The task calls for an exact copy of the records, without any images.

────────

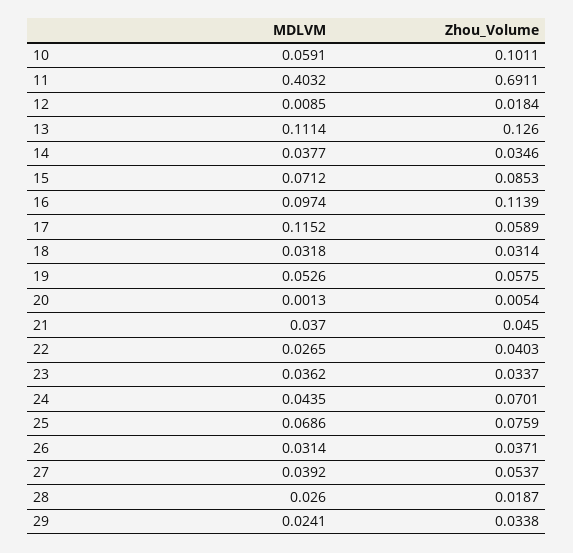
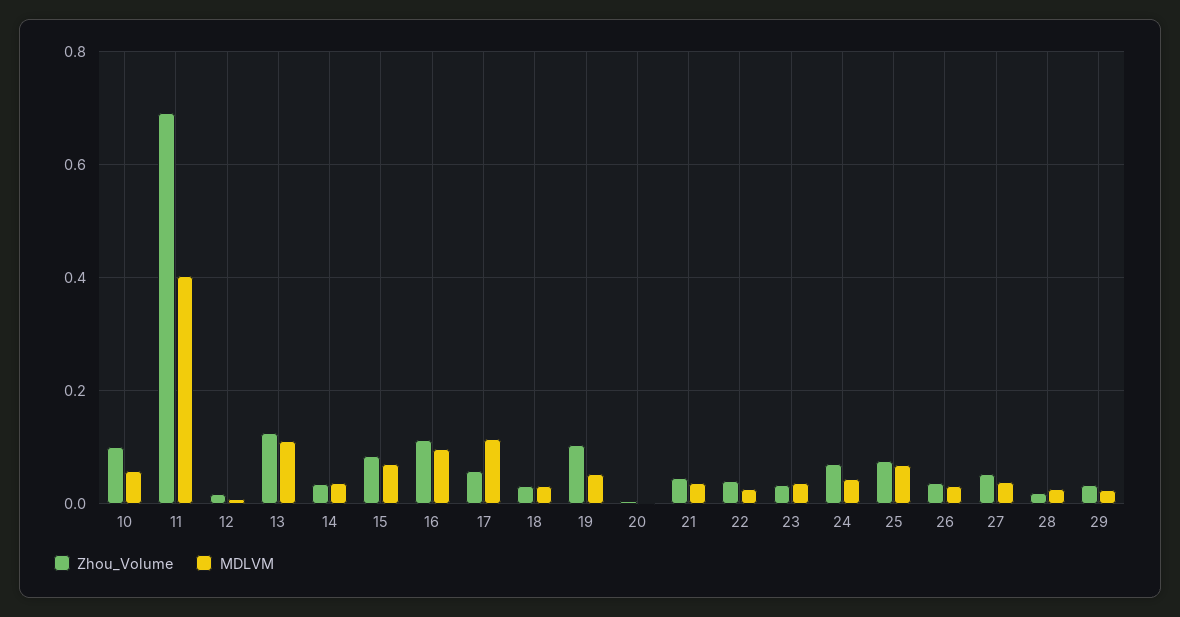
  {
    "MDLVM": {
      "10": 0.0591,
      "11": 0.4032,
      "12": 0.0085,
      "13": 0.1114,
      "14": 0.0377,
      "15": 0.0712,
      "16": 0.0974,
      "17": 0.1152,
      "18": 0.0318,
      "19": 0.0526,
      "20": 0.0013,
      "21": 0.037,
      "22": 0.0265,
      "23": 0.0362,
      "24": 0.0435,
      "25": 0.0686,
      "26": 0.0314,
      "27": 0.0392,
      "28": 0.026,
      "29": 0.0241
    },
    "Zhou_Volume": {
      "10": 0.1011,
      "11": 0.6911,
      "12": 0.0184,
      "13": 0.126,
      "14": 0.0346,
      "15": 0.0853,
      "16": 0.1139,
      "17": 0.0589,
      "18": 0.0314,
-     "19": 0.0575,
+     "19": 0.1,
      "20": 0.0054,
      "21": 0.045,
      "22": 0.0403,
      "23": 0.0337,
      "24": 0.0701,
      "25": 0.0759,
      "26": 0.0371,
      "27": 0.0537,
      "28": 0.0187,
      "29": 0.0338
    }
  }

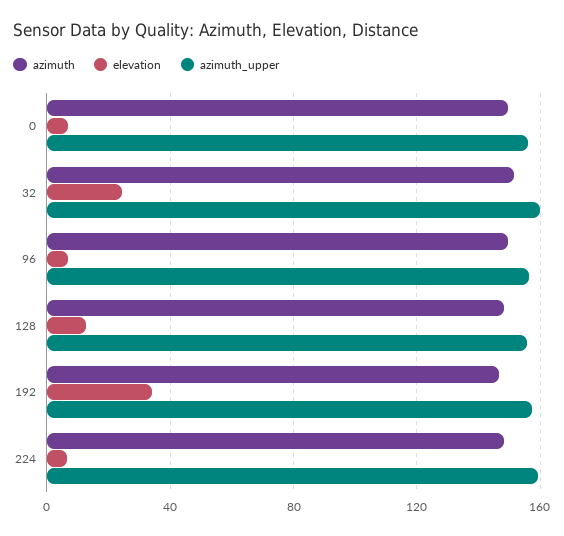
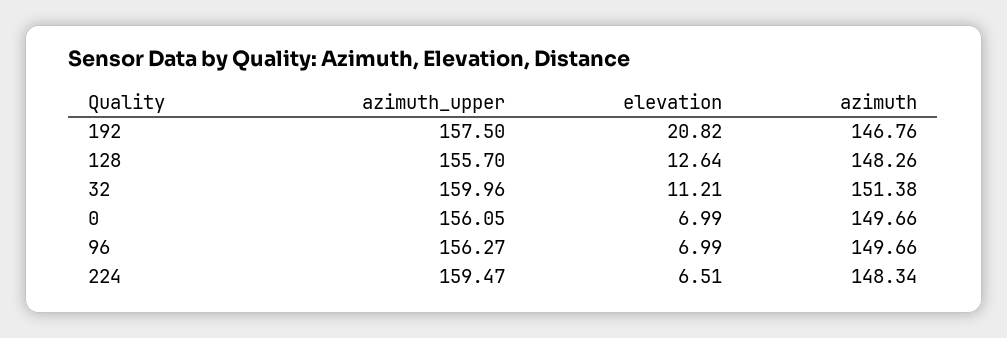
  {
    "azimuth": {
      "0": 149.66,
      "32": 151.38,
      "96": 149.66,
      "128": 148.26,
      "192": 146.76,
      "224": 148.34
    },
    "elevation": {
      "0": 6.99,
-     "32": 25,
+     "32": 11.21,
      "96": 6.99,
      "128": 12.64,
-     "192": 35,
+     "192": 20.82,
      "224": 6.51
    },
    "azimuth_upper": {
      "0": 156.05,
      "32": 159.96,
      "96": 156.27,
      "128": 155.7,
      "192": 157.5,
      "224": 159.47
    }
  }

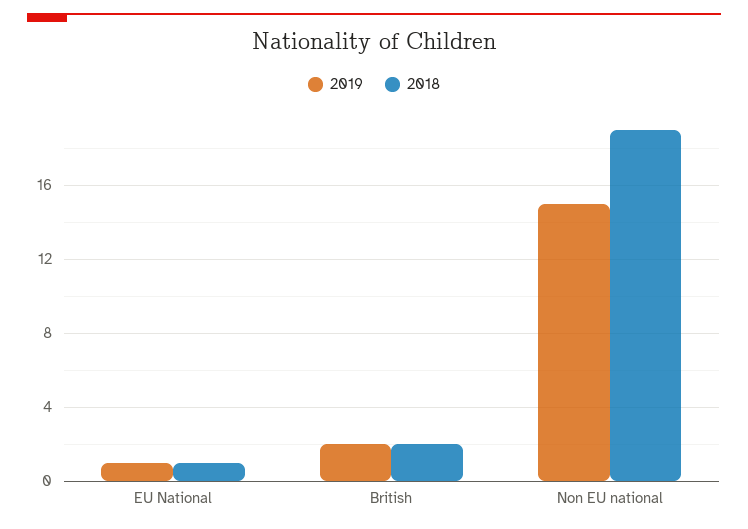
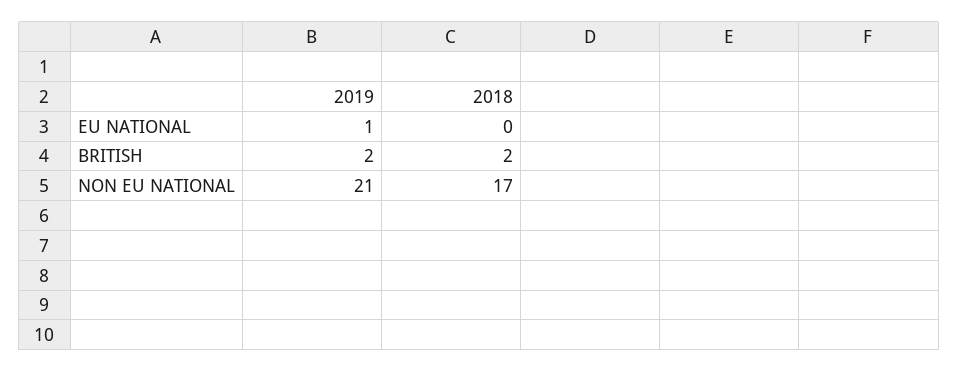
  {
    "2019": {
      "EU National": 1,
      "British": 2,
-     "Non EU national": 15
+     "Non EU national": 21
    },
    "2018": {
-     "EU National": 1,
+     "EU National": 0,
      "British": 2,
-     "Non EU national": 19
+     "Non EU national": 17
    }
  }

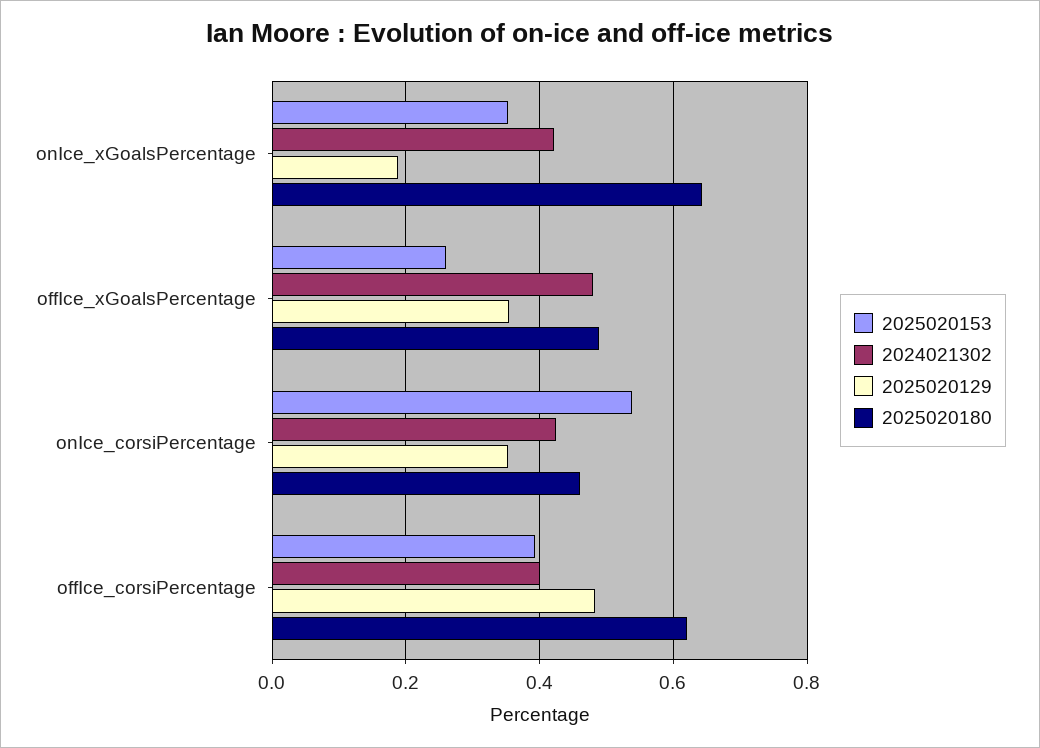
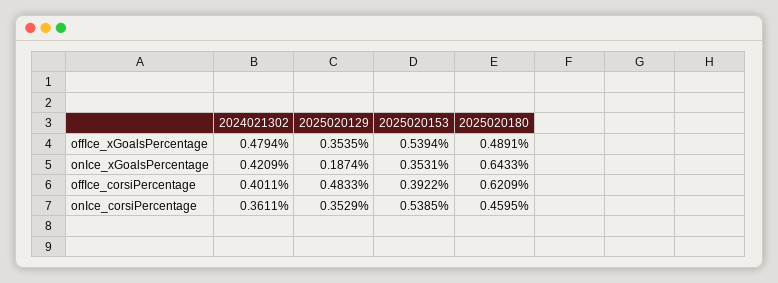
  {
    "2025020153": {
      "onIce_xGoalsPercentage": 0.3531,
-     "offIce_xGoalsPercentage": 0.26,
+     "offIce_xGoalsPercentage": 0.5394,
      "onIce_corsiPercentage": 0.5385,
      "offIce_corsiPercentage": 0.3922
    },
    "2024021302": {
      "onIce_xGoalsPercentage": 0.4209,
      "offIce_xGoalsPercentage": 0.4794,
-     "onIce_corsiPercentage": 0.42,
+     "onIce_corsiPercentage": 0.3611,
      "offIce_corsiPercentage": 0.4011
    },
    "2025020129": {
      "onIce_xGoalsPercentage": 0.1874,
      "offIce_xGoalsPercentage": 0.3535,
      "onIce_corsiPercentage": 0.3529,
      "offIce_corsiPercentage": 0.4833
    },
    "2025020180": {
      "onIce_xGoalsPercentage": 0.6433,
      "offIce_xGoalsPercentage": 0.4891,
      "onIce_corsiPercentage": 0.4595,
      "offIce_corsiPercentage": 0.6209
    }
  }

────────

• Your response
  {
    "MDLVM": {
      "10": 0.0591,
      "11": 0.4032,
      "12": 0.0085,
      "13": 0.1114,
      "14": 0.0377,
      "15": 0.0712,
      "16": 0.0974,
      "17": 0.1152,
      "18": 0.0318,
      "19": 0.0526,
      "20": 0.0013,
      "21": 0.037,
      "22": 0.0265,
      "23": 0.0362,
      "24": 0.0435,
      "25": 0.0686,
      "26": 0.0314,
      "27": 0.0392,
      "28": 0.026,
      "29": 0.0241
    },
    "Zhou_Volume": {
      "10": 0.1011,
      "11": 0.6911,
      "12": 0.0184,
      "13": 0.126,
      "14": 0.0346,
      "15": 0.0853,
      "16": 0.1139,
      "17": 0.0589,
      "18": 0.0314,
-     "19": 0.0575,
+     "19": 0.1,
      "20": 0.0054,
      "21": 0.045,
      "22": 0.0403,
      "23": 0.0337,
      "24": 0.0701,
      "25": 0.0759,
      "26": 0.0371,
      "27": 0.0537,
      "28": 0.0187,
      "29": 0.0338
    }
  }

  {
    "azimuth": {
      "0": 149.66,
      "32": 151.38,
      "96": 149.66,
      "128": 148.26,
      "192": 146.76,
      "224": 148.34
    },
    "elevation": {
      "0": 6.99,
-     "32": 25,
+     "32": 11.21,
      "96": 6.99,
      "128": 12.64,
-     "192": 35,
+     "192": 20.82,
      "224": 6.51
    },
    "azimuth_upper": {
      "0": 156.05,
      "32": 159.96,
      "96": 156.27,
      "128": 155.7,
      "192": 157.5,
      "224": 159.47
    }
  }

  {
    "2019": {
      "EU National": 1,
      "British": 2,
-     "Non EU national": 15
+     "Non EU national": 21
    },
    "2018": {
-     "EU National": 1,
+     "EU National": 0,
      "British": 2,
-     "Non EU national": 19
+     "Non EU national": 17
    }
  }

  {
    "2025020153": {
      "onIce_xGoalsPercentage": 0.3531,
-     "offIce_xGoalsPercentage": 0.26,
+     "offIce_xGoalsPercentage": 0.5394,
      "onIce_corsiPercentage": 0.5385,
      "offIce_corsiPercentage": 0.3922
    },
    "2024021302": {
      "onIce_xGoalsPercentage": 0.4209,
      "offIce_xGoalsPercentage": 0.4794,
-     "onIce_corsiPercentage": 0.42,
+     "onIce_corsiPercentage": 0.3611,
      "offIce_corsiPercentage": 0.4011
    },
    "2025020129": {
      "onIce_xGoalsPercentage": 0.1874,
      "offIce_xGoalsPercentage": 0.3535,
      "onIce_corsiPercentage": 0.3529,
      "offIce_corsiPercentage": 0.4833
    },
    "2025020180": {
      "onIce_xGoalsPercentage": 0.6433,
      "offIce_xGoalsPercentage": 0.4891,
      "onIce_corsiPercentage": 0.4595,
      "offIce_corsiPercentage": 0.6209
    }
  }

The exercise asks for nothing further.